Give the lines again exactly as they appear, beginning at the one with "M1080,382L1296,510" and ending at the last line of the records.
━━━━━ DATA SECTION ━━━━━
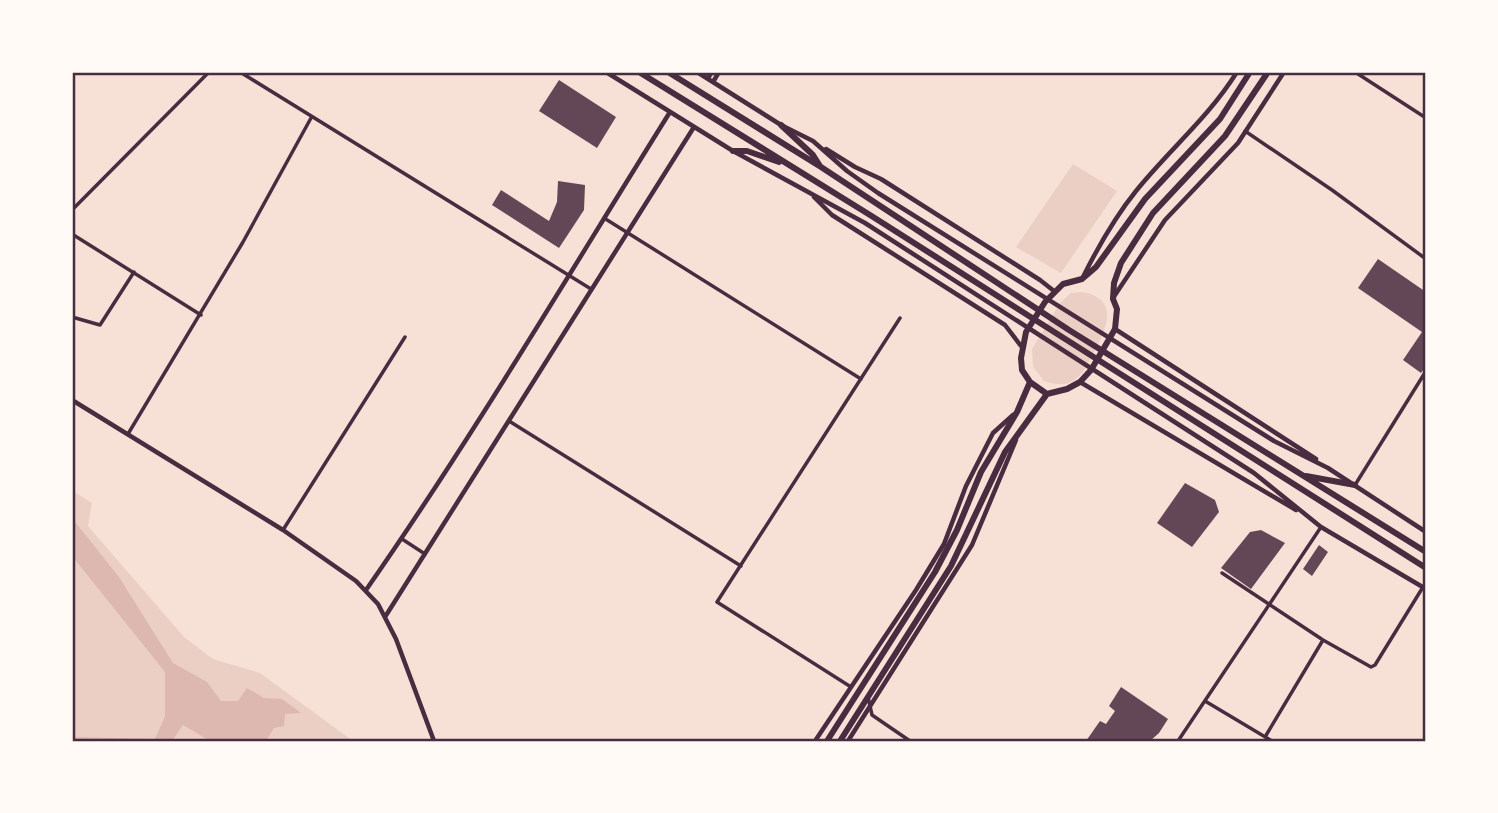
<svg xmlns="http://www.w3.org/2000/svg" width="1498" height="813" font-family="'Source Serif 4',serif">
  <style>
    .green { fill: #ebcfc5 }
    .water { fill: #dcb8b0 }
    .building { fill: #644757 }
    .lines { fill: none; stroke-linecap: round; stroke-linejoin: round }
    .minor { stroke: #4a2c40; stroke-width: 3.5 }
    .tertiary { stroke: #4a2c40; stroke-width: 4.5 }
    .primary { stroke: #4a2c40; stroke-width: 6 }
    .trunk { stroke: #4a2c40; stroke-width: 6 }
    .neatline { fill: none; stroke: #4a2c40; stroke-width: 2.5 }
  </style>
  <rect width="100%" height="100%" fill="#f7e1d7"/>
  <path class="green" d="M1073,164L1117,191L1061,273L1016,247Z
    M1082,292C1120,299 1107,328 1094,352C1088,363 1083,376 1071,382C1062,386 1053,384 1044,381L1033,367L1032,349L1060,303L1071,293Z
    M72,490L92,503L88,526L184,637L213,659L260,673L353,741H72Z"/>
  <path class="water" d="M72,518L119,577L173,663L207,682L221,701H238L247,688L264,698L282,699L301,713L285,714L284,726L274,728L266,741H210L183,725L172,741H74V737L155,739L165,716V672L72,556Z"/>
  <path class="building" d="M559,80L616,117L597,148L539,111Z
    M558,181L585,185L584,210L559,248L492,205L501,190L549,221L557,202Z
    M1378,259L1426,292V366L1421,373L1403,360L1422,332L1358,288Z
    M1185,483L1215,500L1219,512L1192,547L1157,523Z
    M1261,530L1285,543L1251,589L1221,568L1250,532Z
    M1319,545L1328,552L1312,576L1303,569Z
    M1121,687L1168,719L1159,733L1150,741H1086L1100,721L1106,724L1115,711L1109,706Z"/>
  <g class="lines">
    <path class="minor" d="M240,72L591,289
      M1355,72L1426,118
      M1245,131L1332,190L1426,259
      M72,210L209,72
      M604,218L861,379
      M72,234L201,315
      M72,317L100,325L134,272
      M509,421L741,566
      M128,434L243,242L311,118
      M1355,485L1426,371
      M283,530L405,337
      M402,539L425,554
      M1222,573L1323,640L1371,667L1375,665L1423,587
      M851,687L717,602L900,318
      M868,697L872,715L910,741
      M1205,701L1272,741
      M1265,737L1323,640
      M1178,741L1321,527"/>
    <path class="tertiary" d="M606,72L733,151L865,223L1254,473L1321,527L1426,589
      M697,72L781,125L813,141L847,171L878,193L1274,441L1328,468L1426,532
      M708,78L712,72
      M713,82L719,72
      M826,149L855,167L881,179L1040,280L1054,291
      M814,197L832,215L1005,325L1021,346
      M1083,277C1098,247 1115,217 1136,191C1170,149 1208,118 1237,72
      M1113,298L1165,220L1238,143L1284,72
      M1115,329L1316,459
      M1080,382L1296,510
      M72,400L283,530L356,581L378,604L396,639L434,741
      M366,590C474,435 570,272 670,112
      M385,617L694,127
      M815,741L916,590L944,544L966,486L993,433L1013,415
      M848,741L972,545L1016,440"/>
    <path class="primary" d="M1047,394L1030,382L1022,370L1021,358L1026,332L1045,302L1063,284L1082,279L1096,267L1145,199L1220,119L1250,72
      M1047,394L1067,389L1080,382L1091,370L1115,329L1117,309L1113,299L1114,283L1121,263L1153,213L1225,136L1268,72
      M827,741L935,572L957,530L981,472L1017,412L1030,382
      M840,741L951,566L1005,452L1047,394"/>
    <path class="trunk" d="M639,72L870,215L1426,568
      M668,72L821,167L1069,330L1426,552
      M781,125L813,155L820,166
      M733,151H747L779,162
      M1306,476L1355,485"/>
  </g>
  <rect width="1498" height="813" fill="none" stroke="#fffaf5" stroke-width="147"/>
  <rect x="74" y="74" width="1350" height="666" class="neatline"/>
</svg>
━━━━━
EXERCISE SOLUTION:
      M1080,382L1296,510
      M72,400L283,530L356,581L378,604L396,639L434,741
      M366,590C474,435 570,272 670,112
      M385,617L694,127
      M815,741L916,590L944,544L966,486L993,433L1013,415
      M848,741L972,545L1016,440"/>
    <path class="primary" d="M1047,394L1030,382L1022,370L1021,358L1026,332L1045,302L1063,284L1082,279L1096,267L1145,199L1220,119L1250,72
      M1047,394L1067,389L1080,382L1091,370L1115,329L1117,309L1113,299L1114,283L1121,263L1153,213L1225,136L1268,72
      M827,741L935,572L957,530L981,472L1017,412L1030,382
      M840,741L951,566L1005,452L1047,394"/>
    <path class="trunk" d="M639,72L870,215L1426,568
      M668,72L821,167L1069,330L1426,552
      M781,125L813,155L820,166
      M733,151H747L779,162
      M1306,476L1355,485"/>
  </g>
  <rect width="1498" height="813" fill="none" stroke="#fffaf5" stroke-width="147"/>
  <rect x="74" y="74" width="1350" height="666" class="neatline"/>
</svg>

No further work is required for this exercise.